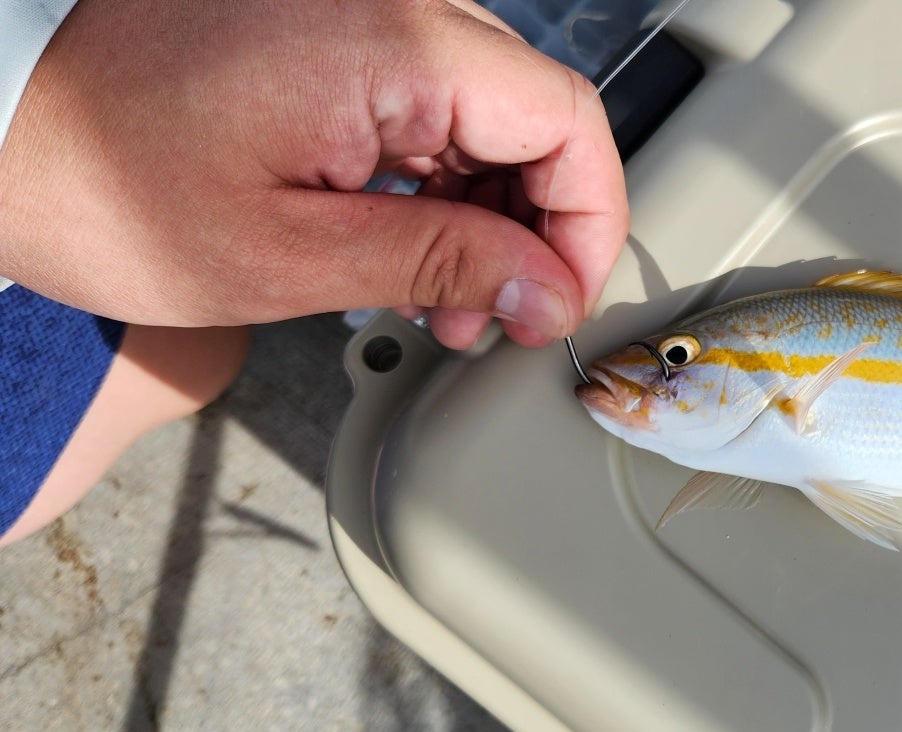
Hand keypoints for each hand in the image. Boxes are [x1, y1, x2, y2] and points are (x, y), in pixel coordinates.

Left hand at [0, 0, 628, 349]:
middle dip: (540, 229)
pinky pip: (432, 102)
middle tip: (504, 318)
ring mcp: (361, 15)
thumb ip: (443, 264)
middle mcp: (388, 8)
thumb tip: (549, 290)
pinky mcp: (334, 33)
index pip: (564, 120)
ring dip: (491, 212)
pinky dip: (441, 181)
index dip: (588, 223)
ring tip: (449, 299)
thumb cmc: (100, 182)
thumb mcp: (288, 254)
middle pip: (536, 115)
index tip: (563, 302)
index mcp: (388, 43)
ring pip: (492, 113)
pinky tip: (413, 246)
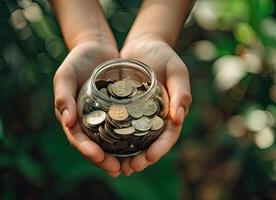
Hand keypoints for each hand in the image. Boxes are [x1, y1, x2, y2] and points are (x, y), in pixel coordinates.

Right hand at [53, 40, 121, 176]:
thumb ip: (63, 97)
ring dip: (118, 155)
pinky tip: (141, 145)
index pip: (78, 138)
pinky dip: (129, 137)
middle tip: (118, 170)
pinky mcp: (117, 110)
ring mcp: (103, 116)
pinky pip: (123, 126)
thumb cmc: (76, 60)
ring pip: (110, 141)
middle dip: (105, 159)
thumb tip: (67, 123)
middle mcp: (87, 120)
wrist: (95, 47)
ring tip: (131, 165)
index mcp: (72, 117)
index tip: (98, 157)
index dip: (87, 150)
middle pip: (95, 145)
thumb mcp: (65, 76)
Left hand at [119, 34, 191, 174]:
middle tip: (128, 168)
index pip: (167, 136)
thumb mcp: (176, 70)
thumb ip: (181, 92)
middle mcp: (154, 118)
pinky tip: (102, 145)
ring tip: (114, 166)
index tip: (149, 158)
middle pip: (149, 144)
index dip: (159, 149)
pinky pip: (117, 126)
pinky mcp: (123, 109)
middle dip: (140, 158)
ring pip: (132, 140)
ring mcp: (138, 115)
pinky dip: (112, 137)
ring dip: (125, 154)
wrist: (143, 45)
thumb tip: (179, 118)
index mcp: (170, 113)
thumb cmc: (164, 55)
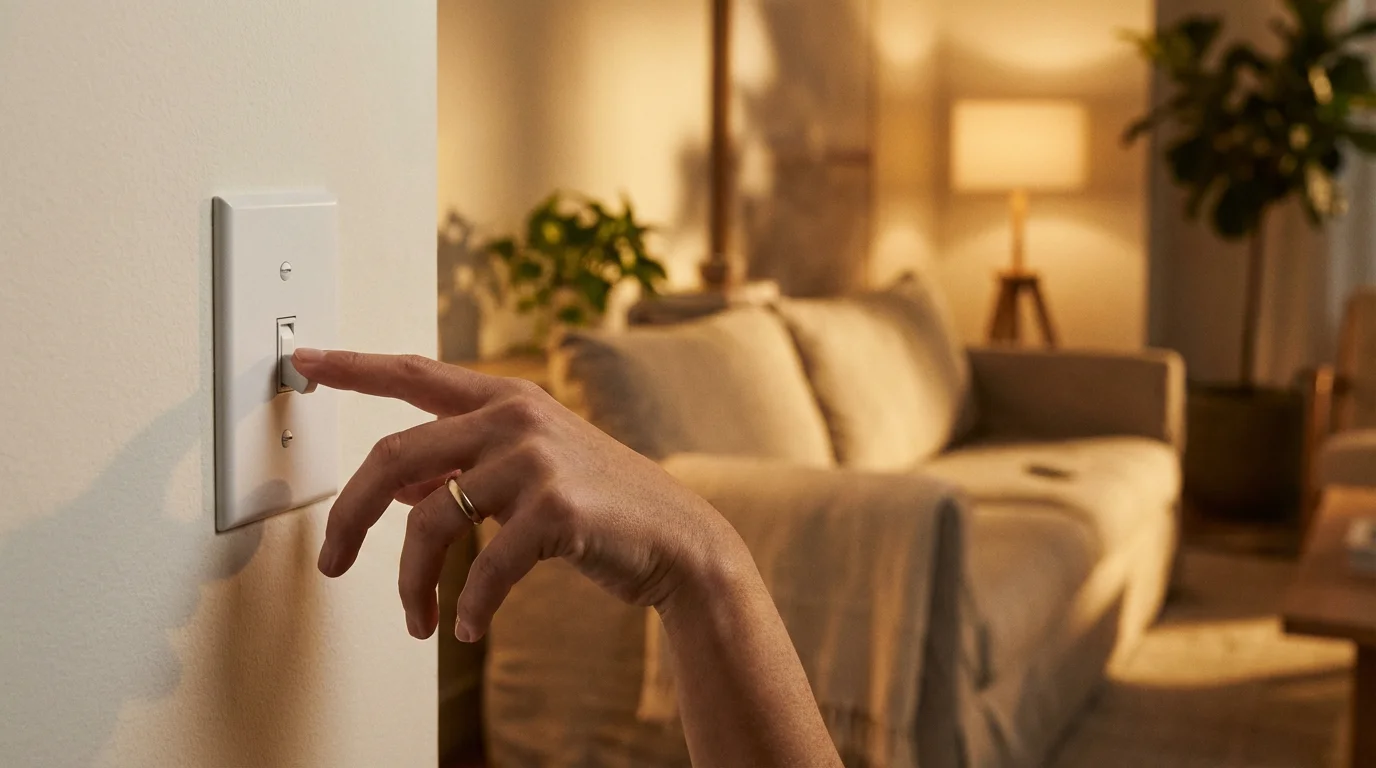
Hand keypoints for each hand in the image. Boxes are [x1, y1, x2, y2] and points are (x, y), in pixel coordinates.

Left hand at [292, 348, 746, 641]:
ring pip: (430, 521)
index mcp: (508, 399)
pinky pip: (483, 566)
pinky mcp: (554, 510)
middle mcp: (516, 418)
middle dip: (349, 517)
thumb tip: (400, 488)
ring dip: (411, 583)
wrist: (677, 540)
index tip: (305, 361)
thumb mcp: (530, 471)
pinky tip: (468, 626)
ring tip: (419, 621)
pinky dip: (468, 605)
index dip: (354, 367)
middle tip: (331, 562)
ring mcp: (535, 460)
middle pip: (394, 455)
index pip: (414, 374)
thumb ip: (466, 467)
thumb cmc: (600, 507)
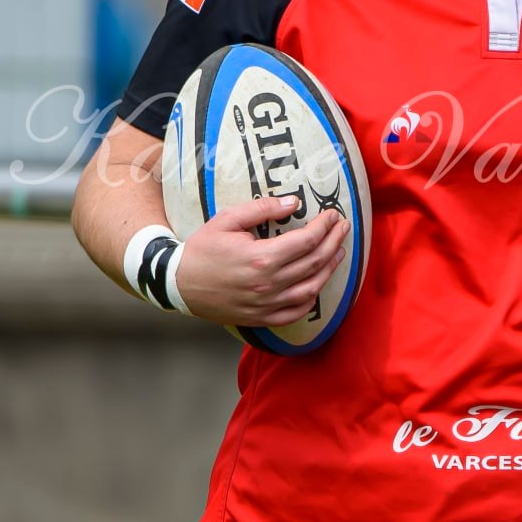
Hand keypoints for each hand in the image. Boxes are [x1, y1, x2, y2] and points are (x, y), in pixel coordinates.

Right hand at [173, 197, 349, 325]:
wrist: (178, 284)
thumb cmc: (202, 249)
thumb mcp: (227, 219)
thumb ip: (262, 209)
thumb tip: (294, 202)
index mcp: (261, 258)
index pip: (306, 240)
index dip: (324, 226)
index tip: (332, 215)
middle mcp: (268, 284)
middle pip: (314, 262)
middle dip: (334, 242)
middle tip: (343, 228)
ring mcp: (266, 304)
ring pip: (311, 288)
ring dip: (330, 269)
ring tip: (338, 251)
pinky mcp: (262, 318)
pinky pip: (296, 312)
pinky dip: (312, 299)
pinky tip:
☆ ☆ ☆
■ **Aim of the exercise**: When you set down the records above, copy every line exactly and exclude the pictures.

■ **Expected answer**:
Hand keypoints for each hand in the image. Boxes are [x1, y1, x2, y2] and points are (x, y), in pixel coordinates.

Left hand at [0, 0, 628, 349]:
middle dip: (540, 229)
pinky pip: (432, 102)
middle tip: (504, 318)
ring mcp: (361, 15)
thumb ip: (443, 264)
middle mcp: (388, 8)
thumb tip: (549, 290)
pinky mcp: (334, 33)
index pip: (564, 120)
ring dip: (491, 212)
pinky dip: (441, 181)
index dip: (588, 223)
ring tip: (449, 299)
thumb cmc: (100, 182)
thumb mcp: (288, 254)
middle pip: (536, 115)
index tip: (563, 302)
index mcp: (388, 43)
ring pip: (492, 113)
pinky tip: (413, 246)
Hand keypoints for each hand in the image. Boxes are [x1, y1, x2, y2] and points are (x, y), in pixel coordinates.

Right hand at [53, 40, 121, 176]:
thumb ip: (63, 97)
ring dip: (118, 155)
pinky tip: (141, 145)
index pip: (78, 138)
pinky dip: (129, 137)
middle tip: (118, 170)
pinky mcp: (117, 110)
ring mcp: (103, 116)
pinky pip: (123, 126)
thumb cmc: (76, 60)
ring pip: (110, 141)
middle dip: (105, 159)
thumb tip: (67, 123)
middle mcp: (87, 120)
wrist: (95, 47)
ring tip: (131, 165)
index mcp: (72, 117)
index tip: (98, 157)
index dip: (87, 150)
middle pip: (95, 145)
thumb mcp: (65, 76)
Left hand at [119, 34, 191, 174]:
middle tip: (128, 168)
index pip: (167, 136)
thumb mcp: (176, 70)
thumb ip: (181, 92)
middle mcp: (154, 118)
pinky tip: (102, 145)
ring tip: (114, 166)
index tip: (149, 158)
middle pip: (149, 144)
index dip: (159, 149)
pinky pip: (117, 126)
pinky mcp: (123, 109)
middle dip: (140, 158)
ring pip: (132, 140)
ring mcp: (138, 115)
pinky dip: (112, 137)
ring dip: (125, 154)
wrist: (143, 45)
thumb tip: (179, 118)
index mcp: (170, 113)
thumb cmc: (164, 55)
Hand keypoints for each hand in the image. Boxes are [x1, y1, x2, y2] and points are (x, y), in pixel coordinates.

Left hand at [292, 348, 746, 641]:
ring pip: (430, 521)
index mcp: (508, 399)
pinky pip: (483, 566)
pinky mcp: (554, 510)
middle mcp: (516, 418)
middle dip: (349, 517)
thumb tip: (400, 488)
ring dip: (411, 583)
wrist: (677, 540)
index tip: (305, 361)
thumb mcp: (530, 471)
pinky tip: (468, 626)
ring tip: (419, 621)
pinky dip: (468, 605)
index dip: (354, 367)
middle tip: (331, 562)
ring mcp: (535, 460)
middle pip: (394, 455)
index pip: (414, 374)
thumb ip: (466, 467)
thumb cmc: (600, 507)
Hand keypoints for each hand in the image. Boxes are [x1, y1, x2, y2] and points are (x, y), in pixel coordinates.

Right hand at [173, 197, 349, 325]:
wrist: (178, 284)
thumb cmc: (202, 249)
thumb mcp: (227, 219)
thumb ip: (262, 209)
thumb tip: (294, 202)
index mcp: (261, 258)
index pip: (306, 240)
index dip: (324, 226)
index tip: (332, 215)
middle mcp: (268, 284)
middle pip: (314, 262)
middle dip: (334, 242)
middle tip: (343, 228)
ring mcp: (266, 304)
ring pip: (311, 288)
ring dip: (330, 269)
ring tip: (338, 251)
pinky mcp: (262, 318)
pinky pip: (296, 312)
pinky dip: (312, 299)
pinky tip:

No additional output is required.